DLM Administration
Also available as:
PDF
loading table of contents...

Replication of data on-premise to Google Cloud in HIVE

You must register the Google Cloud Storage cloud account with the DLP App. For more information, see Register cloud credentials.
You can replicate data on-premise to Google cloud with a single cluster. The metastore must be running on the cloud. There is no requirement to run the HiveServer 2 on the cloud environment. You must have Infra Admin or DLM Admin role to perform this set of tasks.
  1. Select Policies and click Add Policy. Select HIVE as the service in the Create Replication Policy page.
  2. Enter the replication policy name and description.
  3. Click SELECT SOURCE and choose Type, Source Cluster, and Select Database.
  4. Click SELECT DESTINATION and choose Type and Destination Cluster.
  5. Enter the Destination Database.
  6. Provide the Hive External Table Base Directory path: GCS://bucket_name/path
    The external table base directory path cannot be changed once the policy is created.
  7. Select Cloud Credential from the drop-down.
    Important
    Important
    If the target dataset is non-empty, a warning message appears - Target dataset directory /xxxx/xxx is not empty. You can proceed by selecting the supressWarnings check-box.
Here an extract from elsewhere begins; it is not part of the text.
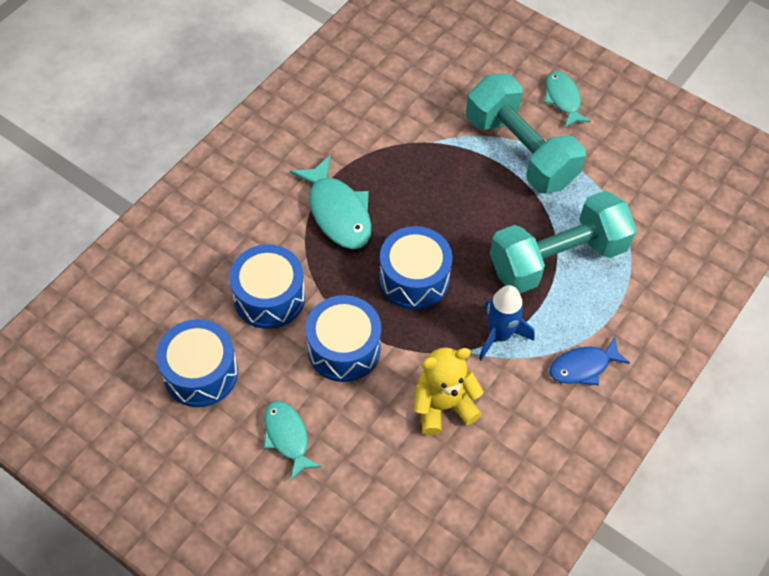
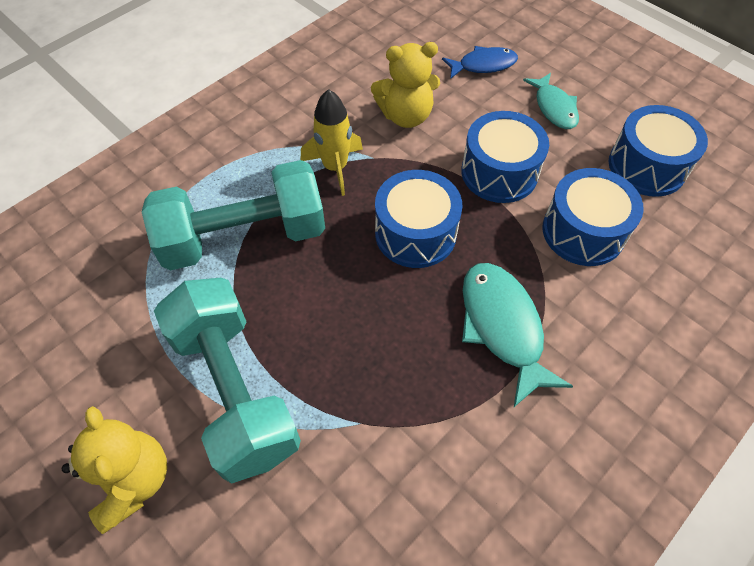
camera: 170 degrees left, 0 degrees up
blue rocket [479,285,534,360] -> yellow rocket [301,89,363,196]
turquoise fish [544,71,591,127] -> yellow teddy bear [62,406,167,534]
blue fish [549,337,630,385] -> blue fish moved to [442,46,518,79]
Opting to select the check-box overwrites the target location, considering the conflict resolution between HDFS location and Hive External Table base location directory.
  8. Click VALIDATE.
  9. Once the validation is successful, click SCHEDULE.
  10. Configure the job settings for the replication policy.
  11. Click ADVANCED SETTINGS to set up the policy queue.
  12. Click CREATE POLICY.

    The data replication process is enabled.

    View job status from the policies page. Verify that the job starts and runs as expected.